In 2010, Thomas premiered Jerzy Skolimowski's Essential Killing and Takashi Miike's 13 Assassins at the Venice Film Festival, both of which he executive-produced. Essential Killing went on to win the Jury Prize and two others, a triple win unprecedented in the Festival's history. He also executive-produced Wim Wenders' 3D dance film Pina, which premiered at the 2011 Berlinale. At Cannes 2011, Thomas premiered Takashi Miike's new film, Hara-Kiri: Death of a Samurai, the first 3D film to show in Competition.
Thomas' recent releases include David Cronenberg's A Dangerous Method, written by Christopher Hampton and starring Keira Knightley, Viggo Mortensen, Michael Fassbender and Vincent Cassel, which premiered at Venice and Toronto Film Festivals 2011. In 2012, he launched the epic Kon-Tiki, the true story of Thor Heyerdahl's legendary raft adventure directed by Joachim Roenning and Espen Sandberg, which was nominated for a Golden Globe and Academy Award for Best Foreign Film. In 2014, Thomas released Jim Jarmusch's vampire opus Only Lovers Left Alive starring Tilda Swinton, Tom Hiddleston, Mia Wasikowska and John Hurt, and Richard Shepard's black comedy Dom Hemingway starring Jude Law, Richard E. Grant, Demian Bichir and Emilia Clarke.
Recent releases include an adaptation of J.G. Ballard's 1970s dystopian novel High-Rise, written by Amy Jump and directed by Ben Wheatley, starring Tom Hiddleston, Jeremy Irons, Sienna Miller, Luke Evans and Elisabeth Moss, and Tale of Tales directed by Matteo Garrone starring Salma Hayek, Vincent Cassel, John C. Reilly and Toby Jones.
Thomas has said of his ethos:
An entrepreneurial spirit is an important element of being a producer, some sort of inner workings that is pushing you forward.
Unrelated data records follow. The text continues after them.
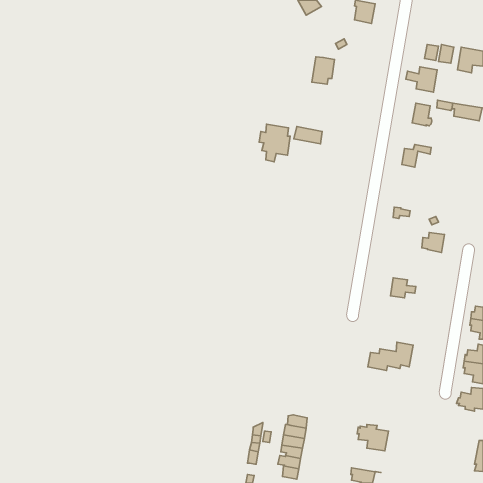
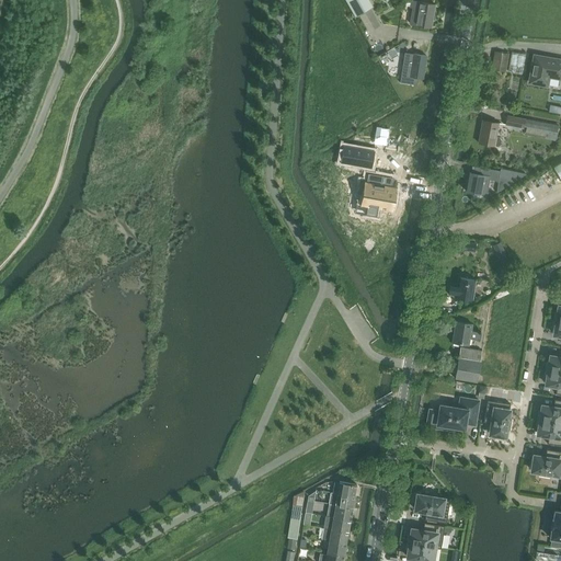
building: [312,57,335,84] -> [400,53,426,84]
building: [406,67,437,92] -> none
building: [259,124,290,162] -> [359,170,396,214]
building: [422,233,444,252] -> [449,277,476,300]
building: none -> [455,346,482,382]
building: none -> [484,400,512,438]
building: none -> [408,523,445,548]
Because there are a lot of knockbacks and you have to wear a sort of armour so you can continue believing in your films when everybody around you is telling you: "Don't do that."
In 1998, Thomas founded his international sales arm, HanWay Films, to service his own productions. HanWay has since expanded to sell third party projects as well as handling the libraries of many of the world's best-known filmmakers.
Thomas was Chairman of the British Film Institute from August 1992 until December 1997 and has been the recipient of many awards throughout the world, including the Michael Balcon Award for Outstanding British Contribution to Cinema from BAFTA, and the European Film Award for Outstanding European Achievement in World Cinema. He has been President of the Jury at Tokyo Film Festival, San Sebastian Film Festival, Berlin Film Festival and Cannes Film Festival (Un Certain Regard) and has also served on the main jury at Cannes. He was made a Life Fellow of the British Film Institute in 2000.